The BookSeller surveyed 1,000+ book trade Professionals (in London) and found some rather interesting results -
The results showed that though 44% of respondents had read a book digitally, only 19% had bought one.
The majority of respondents said that e-books should be priced at the same cost as a paperback book (30.1%), or cheaper (53.6%).
It’s interesting that even Book Trade Professionals (50%+ publishers, plus booksellers, librarians, agents and authors) think Publishers are getting ebook pricing wrong.
- There’s a strong belief that high price of ebooks is a hindrance to the growth of digital book sales.
- At the same time there’s concern that low-priced ebooks will devalue ‘the book’ as a product.
Also interesting – 88% of respondents think brick and mortar bookstores will be hit the most.
How prevalent is the demand for low prices? Even Vook are bending to it.
Vook seem to have given up on the $10 price point
It had seemed that Vooks might be a way to get people to pay more – To position the video and text experience as higher end and perhaps convince people it’s worth paying $10 for.
However, the recent moves by Vook indicate that they are finding more success with lower prices -
- Prices of Vooks have all been cut to $6.99 or lower.
- Prices of the Vook Apps in the App Store have been reduced too.
- Their new Sherlock Holmes Vook is just $2.99. There is also free access to their Sherlock Holmes Vook for every educator and a free copy for every library in the US and UK.
If even video books can’t charge high amounts where does that leave ebooks?
Vook on Nook?
Speaking of Vooks, it would seem that Vook on Nook would be a hit.
- You have the text on the eInk screen and the video on the LCD.
- You can use the LCD to provide an actual advantage, and not just browsing color covers.
It would benefit both Vook and B&N to promote Vook on Nook (although the English Language might never recover).
ePub suddenly becomes HUGE
PC World has HUGE news i.e. China and Taiwan agreed in principle to push ePub for the Chinese-language market.

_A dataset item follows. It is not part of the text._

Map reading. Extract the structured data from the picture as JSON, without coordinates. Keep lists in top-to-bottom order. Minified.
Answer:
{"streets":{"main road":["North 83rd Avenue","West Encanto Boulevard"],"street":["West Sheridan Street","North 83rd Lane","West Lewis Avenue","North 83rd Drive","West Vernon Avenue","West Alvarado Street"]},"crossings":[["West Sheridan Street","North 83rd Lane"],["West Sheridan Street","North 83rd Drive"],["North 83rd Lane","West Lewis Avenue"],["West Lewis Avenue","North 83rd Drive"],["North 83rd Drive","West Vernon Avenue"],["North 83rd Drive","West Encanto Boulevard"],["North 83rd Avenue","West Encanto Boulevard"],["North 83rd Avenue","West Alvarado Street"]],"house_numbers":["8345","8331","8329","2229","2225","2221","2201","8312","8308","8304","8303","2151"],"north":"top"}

The push to promote a standard e-book format could have far-reaching implications …
… publishers will have to use the EPUB (.epub) format for materials they hope to sell in the market of 1.3 billion people.
China and Taiwan are meeting again next year to cement plans and move ahead.

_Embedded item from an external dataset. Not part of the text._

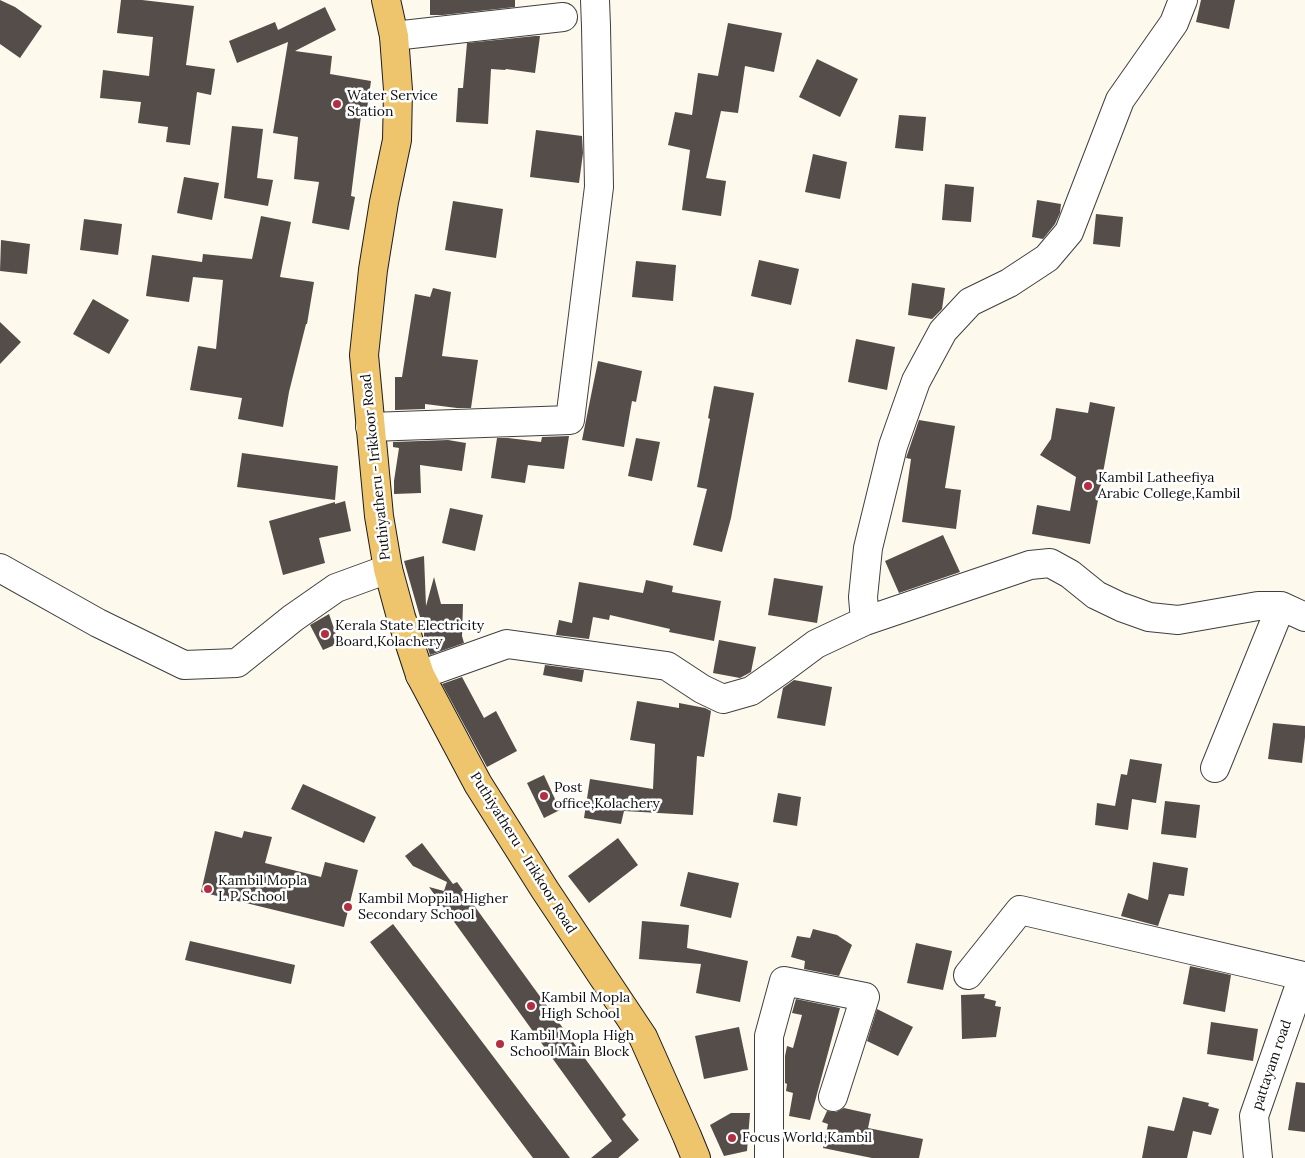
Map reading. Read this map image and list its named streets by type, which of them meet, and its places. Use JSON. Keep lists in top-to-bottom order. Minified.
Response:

At that point Amazon might not be left with a choice – look for Kindle ePub support by the time China and Taiwan meet next year.
Taiwan a force in eReaders and improving
Tomorrow Taiwan will announce a $66 million plan to promote electronic publishing in Taiwan.
Here’s a short list of Taiwanese companies neck-deep in eReaders -
- Prime View International which makes eInk screens – they bought US-based eInk earlier this year.
- Foxconn which makes the Kindle (and Sony Reader and PS3 and Xbox).
- Asustek which are promising two dual screen netbooks/ereaders in March 2010.
- AU Optronics which also makes eInk screens.
It’s interesting to think that after Amazon and Barnes and Noble the biggest beneficiaries of eReaders might be Taiwanese companies.